Dave also plans to enter the cryptocurrency investing space, after Crypto exchange FTX invested $15 million in its PIPE. Here too, the landscape is quite crowded, with peers like Block, CoinBase, PayPal, SoFi, Robinhood, eToro & Bakkt all offering some type of trading/investing service. Management also hinted that Dave may move into Insurance in the future, as it could offer better prices & agreements to many of its customers who have low credit scores, and as a result need to overpay for car and renters insurance. Delving into Insurance could be a great fit for Dave, considering the company’s prior experience pricing risk when it underwrote loans.
A Note About the Valuation
Dave Debuted with a $4 billion valuation, which it termed reasonable compared to its peers last year, but a few underlying assumptions have changed since the company announced its merger. To start with, many of Dave’s peers that were previously trading at high valuations like MoneyLion, Block & SoFi have seen a selloff in recent months, with valuations across the industry essentially cut by half.
Furthermore, since Dave’s SPAC merger was delayed (due to regulatory scrutiny by the SEC), the company failed to raise the necessary growth capital, lowering guidance from $193 million in revenues in FY21 to closer to $165 million. As a result, Dave may see some weakness over the next few months, as the market re-prices risk to determine a fair valuation amidst the recent challenges.
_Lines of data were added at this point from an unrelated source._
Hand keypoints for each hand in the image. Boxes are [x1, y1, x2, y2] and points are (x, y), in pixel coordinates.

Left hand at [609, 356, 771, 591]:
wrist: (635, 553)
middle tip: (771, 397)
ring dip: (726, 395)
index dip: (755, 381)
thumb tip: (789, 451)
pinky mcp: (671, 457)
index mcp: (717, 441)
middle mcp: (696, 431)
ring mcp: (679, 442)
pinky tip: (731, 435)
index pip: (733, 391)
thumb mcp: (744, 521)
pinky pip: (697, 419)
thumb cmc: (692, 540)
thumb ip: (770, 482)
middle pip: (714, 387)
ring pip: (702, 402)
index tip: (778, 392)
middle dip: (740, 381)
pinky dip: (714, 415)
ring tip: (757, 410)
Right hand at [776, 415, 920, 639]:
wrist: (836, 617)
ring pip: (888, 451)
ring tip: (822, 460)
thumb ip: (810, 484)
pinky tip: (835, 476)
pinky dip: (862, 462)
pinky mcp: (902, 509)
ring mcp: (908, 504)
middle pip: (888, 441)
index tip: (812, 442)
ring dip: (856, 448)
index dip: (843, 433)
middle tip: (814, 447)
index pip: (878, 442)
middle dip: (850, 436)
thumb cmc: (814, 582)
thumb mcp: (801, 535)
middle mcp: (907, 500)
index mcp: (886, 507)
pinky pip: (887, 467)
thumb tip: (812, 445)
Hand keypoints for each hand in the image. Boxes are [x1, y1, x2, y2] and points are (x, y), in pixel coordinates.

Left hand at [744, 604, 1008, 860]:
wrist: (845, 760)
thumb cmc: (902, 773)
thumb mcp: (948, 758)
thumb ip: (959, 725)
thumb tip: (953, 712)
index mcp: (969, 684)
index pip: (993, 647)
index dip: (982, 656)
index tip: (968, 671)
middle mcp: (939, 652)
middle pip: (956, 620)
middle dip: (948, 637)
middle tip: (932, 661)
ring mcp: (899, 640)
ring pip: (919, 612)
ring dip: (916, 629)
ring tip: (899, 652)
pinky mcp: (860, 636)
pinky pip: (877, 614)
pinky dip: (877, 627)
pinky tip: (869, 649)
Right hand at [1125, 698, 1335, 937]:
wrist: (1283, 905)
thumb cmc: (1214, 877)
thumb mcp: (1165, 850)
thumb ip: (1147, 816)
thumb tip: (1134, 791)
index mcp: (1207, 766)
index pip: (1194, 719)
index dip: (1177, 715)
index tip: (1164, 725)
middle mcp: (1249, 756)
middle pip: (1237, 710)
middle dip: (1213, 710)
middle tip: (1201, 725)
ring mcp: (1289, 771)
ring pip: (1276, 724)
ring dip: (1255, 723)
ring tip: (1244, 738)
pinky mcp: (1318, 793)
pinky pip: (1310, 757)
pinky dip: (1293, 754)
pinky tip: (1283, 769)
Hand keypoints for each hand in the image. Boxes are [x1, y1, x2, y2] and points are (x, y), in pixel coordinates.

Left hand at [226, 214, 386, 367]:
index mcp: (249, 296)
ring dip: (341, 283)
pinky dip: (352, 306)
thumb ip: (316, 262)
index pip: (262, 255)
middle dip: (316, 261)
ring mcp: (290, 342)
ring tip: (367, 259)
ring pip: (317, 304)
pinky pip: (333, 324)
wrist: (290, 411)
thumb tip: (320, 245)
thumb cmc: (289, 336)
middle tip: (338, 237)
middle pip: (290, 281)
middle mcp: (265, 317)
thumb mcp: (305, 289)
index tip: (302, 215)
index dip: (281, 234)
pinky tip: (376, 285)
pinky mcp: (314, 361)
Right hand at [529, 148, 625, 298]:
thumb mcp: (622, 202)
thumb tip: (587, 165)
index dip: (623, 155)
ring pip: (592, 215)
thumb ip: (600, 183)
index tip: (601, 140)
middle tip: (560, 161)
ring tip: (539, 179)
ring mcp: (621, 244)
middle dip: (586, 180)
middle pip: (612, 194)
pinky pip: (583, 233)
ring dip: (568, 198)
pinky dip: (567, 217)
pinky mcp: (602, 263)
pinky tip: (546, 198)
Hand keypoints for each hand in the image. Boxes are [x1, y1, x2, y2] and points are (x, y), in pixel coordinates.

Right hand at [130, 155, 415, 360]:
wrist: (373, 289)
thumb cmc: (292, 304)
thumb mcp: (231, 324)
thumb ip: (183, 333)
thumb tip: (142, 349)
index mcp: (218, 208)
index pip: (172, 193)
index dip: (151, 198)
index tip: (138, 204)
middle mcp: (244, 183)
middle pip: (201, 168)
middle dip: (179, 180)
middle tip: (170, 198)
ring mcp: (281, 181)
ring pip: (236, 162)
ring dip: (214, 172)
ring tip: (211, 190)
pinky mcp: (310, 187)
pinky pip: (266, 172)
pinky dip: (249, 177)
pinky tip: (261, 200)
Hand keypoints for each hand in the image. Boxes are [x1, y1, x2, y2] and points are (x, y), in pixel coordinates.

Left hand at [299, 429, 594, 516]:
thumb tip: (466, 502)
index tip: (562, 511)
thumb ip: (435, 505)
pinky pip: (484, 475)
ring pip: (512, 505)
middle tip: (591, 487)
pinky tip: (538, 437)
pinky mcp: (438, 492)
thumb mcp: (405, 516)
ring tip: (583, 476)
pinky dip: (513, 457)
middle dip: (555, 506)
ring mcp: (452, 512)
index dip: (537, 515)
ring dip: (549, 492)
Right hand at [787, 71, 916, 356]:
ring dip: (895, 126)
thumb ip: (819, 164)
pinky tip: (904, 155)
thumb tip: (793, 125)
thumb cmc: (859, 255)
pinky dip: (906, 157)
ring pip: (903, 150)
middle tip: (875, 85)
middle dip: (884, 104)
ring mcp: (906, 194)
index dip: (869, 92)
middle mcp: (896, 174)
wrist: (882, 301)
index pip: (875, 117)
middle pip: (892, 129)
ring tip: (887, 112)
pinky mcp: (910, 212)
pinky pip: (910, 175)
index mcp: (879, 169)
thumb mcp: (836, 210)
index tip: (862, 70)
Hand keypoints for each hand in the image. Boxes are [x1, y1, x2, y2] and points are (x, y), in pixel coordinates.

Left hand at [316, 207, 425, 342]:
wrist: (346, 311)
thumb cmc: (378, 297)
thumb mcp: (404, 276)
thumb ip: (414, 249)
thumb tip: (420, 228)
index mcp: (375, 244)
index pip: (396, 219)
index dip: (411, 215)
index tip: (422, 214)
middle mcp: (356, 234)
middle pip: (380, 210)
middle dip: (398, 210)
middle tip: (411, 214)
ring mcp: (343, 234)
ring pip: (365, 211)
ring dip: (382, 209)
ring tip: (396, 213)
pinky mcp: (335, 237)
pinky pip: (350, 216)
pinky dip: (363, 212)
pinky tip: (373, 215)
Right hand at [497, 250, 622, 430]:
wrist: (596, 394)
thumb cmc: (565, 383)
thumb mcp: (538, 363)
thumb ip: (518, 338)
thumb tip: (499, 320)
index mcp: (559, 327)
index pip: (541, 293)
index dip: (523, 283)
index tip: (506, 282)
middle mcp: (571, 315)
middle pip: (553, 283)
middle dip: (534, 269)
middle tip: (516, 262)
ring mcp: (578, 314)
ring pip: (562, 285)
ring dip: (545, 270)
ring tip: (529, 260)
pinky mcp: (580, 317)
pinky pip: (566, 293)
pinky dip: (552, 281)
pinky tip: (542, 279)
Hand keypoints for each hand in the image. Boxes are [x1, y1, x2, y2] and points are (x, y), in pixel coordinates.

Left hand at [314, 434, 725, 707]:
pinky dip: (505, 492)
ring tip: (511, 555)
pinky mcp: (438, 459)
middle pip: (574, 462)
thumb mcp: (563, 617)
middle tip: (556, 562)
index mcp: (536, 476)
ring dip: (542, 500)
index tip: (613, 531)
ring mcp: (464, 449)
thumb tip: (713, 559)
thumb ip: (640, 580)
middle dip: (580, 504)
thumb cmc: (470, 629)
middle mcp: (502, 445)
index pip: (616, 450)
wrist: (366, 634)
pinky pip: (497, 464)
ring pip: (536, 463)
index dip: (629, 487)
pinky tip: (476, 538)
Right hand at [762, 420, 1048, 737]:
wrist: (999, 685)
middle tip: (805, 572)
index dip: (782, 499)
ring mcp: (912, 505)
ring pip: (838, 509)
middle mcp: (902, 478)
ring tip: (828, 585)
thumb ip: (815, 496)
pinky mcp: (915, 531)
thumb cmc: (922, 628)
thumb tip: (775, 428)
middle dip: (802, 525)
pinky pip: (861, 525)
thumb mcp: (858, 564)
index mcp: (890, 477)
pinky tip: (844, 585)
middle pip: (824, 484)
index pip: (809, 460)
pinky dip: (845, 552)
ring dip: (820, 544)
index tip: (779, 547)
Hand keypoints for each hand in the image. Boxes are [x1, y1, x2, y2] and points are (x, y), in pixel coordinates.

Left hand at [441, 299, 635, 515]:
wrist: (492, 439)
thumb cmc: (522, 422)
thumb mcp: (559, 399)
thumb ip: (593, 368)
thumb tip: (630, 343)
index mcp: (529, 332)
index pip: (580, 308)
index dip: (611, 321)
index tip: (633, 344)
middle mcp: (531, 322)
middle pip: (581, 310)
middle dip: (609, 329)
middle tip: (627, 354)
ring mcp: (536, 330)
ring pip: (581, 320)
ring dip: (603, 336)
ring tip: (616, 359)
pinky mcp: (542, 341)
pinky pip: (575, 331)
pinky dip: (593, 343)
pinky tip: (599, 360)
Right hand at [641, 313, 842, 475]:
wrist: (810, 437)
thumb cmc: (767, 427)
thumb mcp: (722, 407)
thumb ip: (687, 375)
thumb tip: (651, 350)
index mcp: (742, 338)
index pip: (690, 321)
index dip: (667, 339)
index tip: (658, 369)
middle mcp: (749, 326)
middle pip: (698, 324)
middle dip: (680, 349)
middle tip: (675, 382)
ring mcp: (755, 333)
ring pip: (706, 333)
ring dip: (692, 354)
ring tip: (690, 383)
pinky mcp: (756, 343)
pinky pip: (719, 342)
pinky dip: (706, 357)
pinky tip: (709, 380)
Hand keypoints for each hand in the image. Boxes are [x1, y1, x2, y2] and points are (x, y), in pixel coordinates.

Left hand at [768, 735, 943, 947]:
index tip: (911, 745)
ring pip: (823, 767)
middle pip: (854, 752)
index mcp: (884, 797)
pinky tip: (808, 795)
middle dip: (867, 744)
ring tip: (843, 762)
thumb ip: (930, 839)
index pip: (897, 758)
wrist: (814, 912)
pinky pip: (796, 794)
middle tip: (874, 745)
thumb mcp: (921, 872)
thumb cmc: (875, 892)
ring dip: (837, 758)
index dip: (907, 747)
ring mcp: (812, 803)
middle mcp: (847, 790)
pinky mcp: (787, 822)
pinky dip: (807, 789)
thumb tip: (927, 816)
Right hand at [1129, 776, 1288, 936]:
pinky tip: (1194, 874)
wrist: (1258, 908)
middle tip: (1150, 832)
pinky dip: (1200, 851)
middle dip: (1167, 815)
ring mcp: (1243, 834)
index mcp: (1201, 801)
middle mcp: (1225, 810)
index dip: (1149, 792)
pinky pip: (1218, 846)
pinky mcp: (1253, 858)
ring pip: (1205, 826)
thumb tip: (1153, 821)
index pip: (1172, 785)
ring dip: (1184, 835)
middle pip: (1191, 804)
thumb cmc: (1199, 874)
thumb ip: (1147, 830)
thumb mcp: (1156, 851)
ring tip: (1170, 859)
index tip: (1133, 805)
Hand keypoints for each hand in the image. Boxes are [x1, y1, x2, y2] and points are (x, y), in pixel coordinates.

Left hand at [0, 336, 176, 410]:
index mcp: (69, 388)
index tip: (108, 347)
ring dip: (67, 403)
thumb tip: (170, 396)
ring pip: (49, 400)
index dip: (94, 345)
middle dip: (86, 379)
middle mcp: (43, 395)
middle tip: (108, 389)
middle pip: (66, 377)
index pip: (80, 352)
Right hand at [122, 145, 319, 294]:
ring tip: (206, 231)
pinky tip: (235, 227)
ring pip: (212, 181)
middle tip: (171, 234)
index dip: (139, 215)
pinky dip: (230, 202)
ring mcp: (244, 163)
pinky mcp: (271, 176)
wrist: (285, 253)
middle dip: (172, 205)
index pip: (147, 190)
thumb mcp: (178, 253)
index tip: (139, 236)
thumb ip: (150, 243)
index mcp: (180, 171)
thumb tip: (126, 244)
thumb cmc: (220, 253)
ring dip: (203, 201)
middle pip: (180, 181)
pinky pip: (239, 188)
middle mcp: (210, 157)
Dave has built a $4 billion business with 11 million customer, all while having raised just $61 million, which is no small feat to achieve in 4 years. However, with enthusiasm from Growth stocks, and Fintech in particular generally subsiding, Dave could see some skepticism around its valuation, given the current market dynamics and comparable valuations. Furthermore, Dave may have its work cut out ahead, as it attempts to enter several different markets that remain highly crowded. Despite these headwinds, the company can prove its skeptics wrong if it continues to deliver, as it has done so over the last few years.